Optimizing Language Models for Grammatical Acceptability: A Comparative Study of Fine-Tuning Techniques
This work addresses computational barriers for democratizing access to large language models, but it is incremental as it compares existing fine-tuning techniques on a standard dataset.
This study tackled the problem of fine-tuning language models for grammatical acceptability tasks, finding that while Vanilla-Fine-Tuning achieved the highest accuracy at 81.2%, LoRA improved computational efficiency by reducing memory usage and iteration time by over 50%.

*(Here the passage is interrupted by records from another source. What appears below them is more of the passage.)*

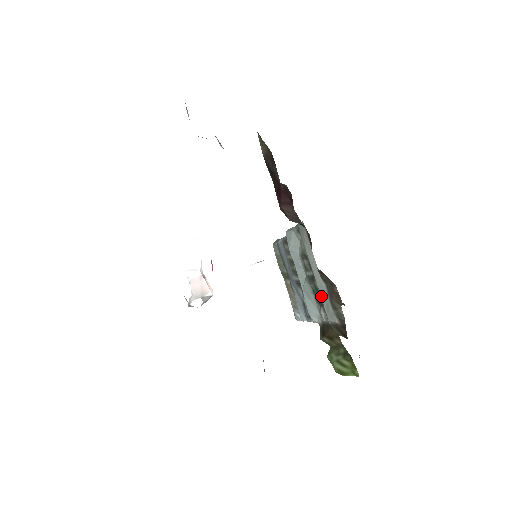
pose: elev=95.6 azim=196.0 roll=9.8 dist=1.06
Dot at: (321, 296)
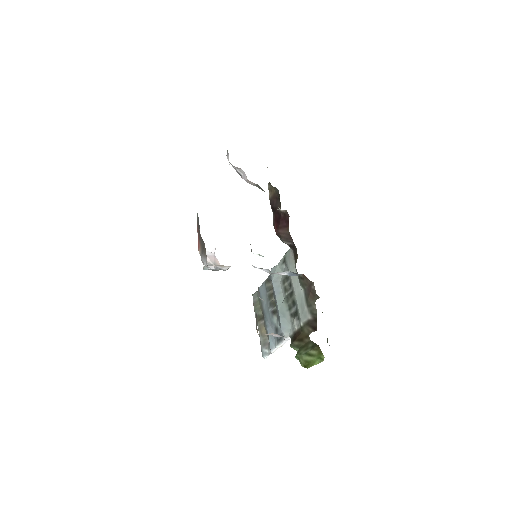
Dot at: (298, 303)
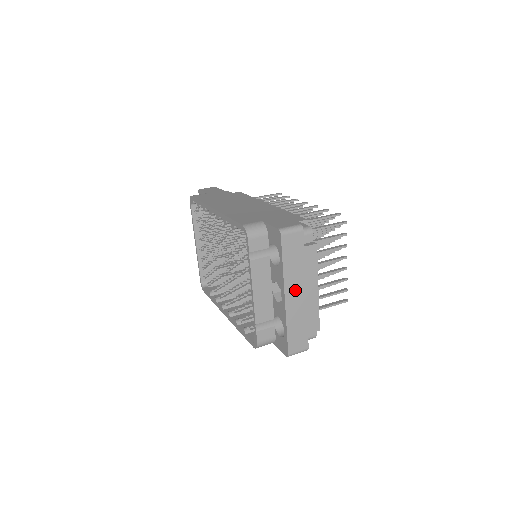
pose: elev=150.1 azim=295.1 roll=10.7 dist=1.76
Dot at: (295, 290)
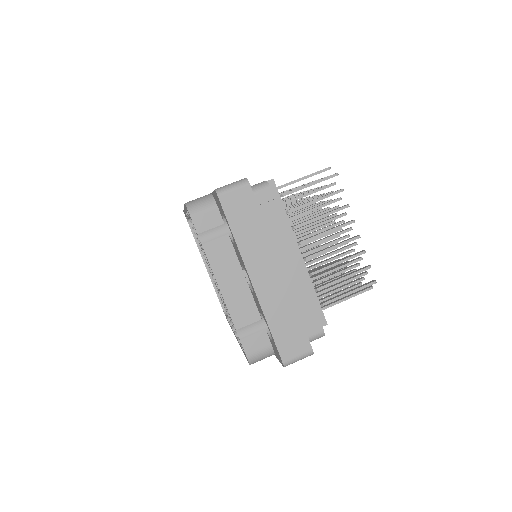
Dot at: (264, 268)
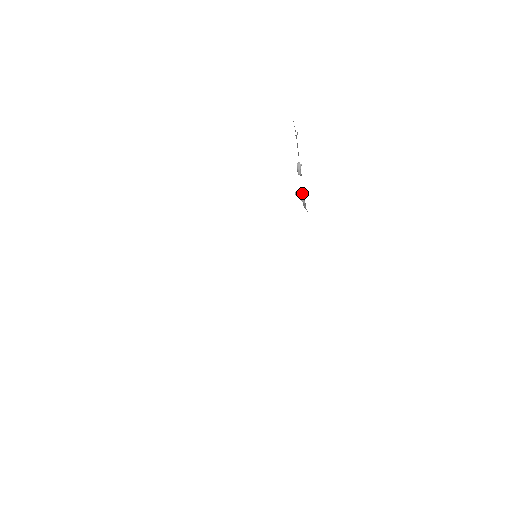
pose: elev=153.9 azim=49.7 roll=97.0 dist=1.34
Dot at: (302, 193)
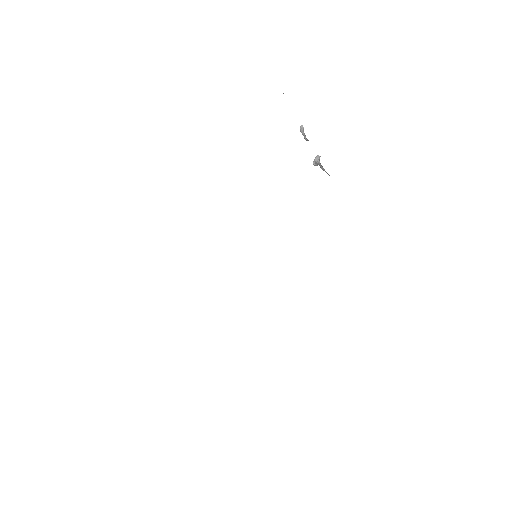
Dot at: (318, 161)
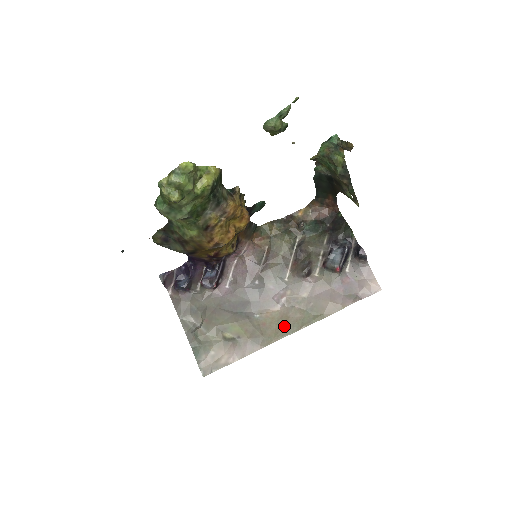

This study explores the fine-tuning (FT) of the Open Pre-trained Transformer (OPT-125M) for grammatical acceptability tasks using the CoLA dataset. By comparing Vanilla-Fine-Tuning (VFT), Pattern-Based-Fine-Tuning (PBFT), and Parameter-Efficient Fine-Tuning techniques (PEFT) like Low-Rank Adaptation (LoRA), we demonstrate significant improvements in computational efficiency while maintaining high accuracy. Our experiments reveal that while VFT achieves the highest accuracy (81.2%), LoRA enhancing FT by reducing memory usage and iteration time by more than 50%, and increases accuracy in PBFT case. Context Distillation (CD), though computationally efficient, underperformed with accuracy around 31%. Our findings contribute to democratizing access to large language models (LLM) by reducing computational barriers.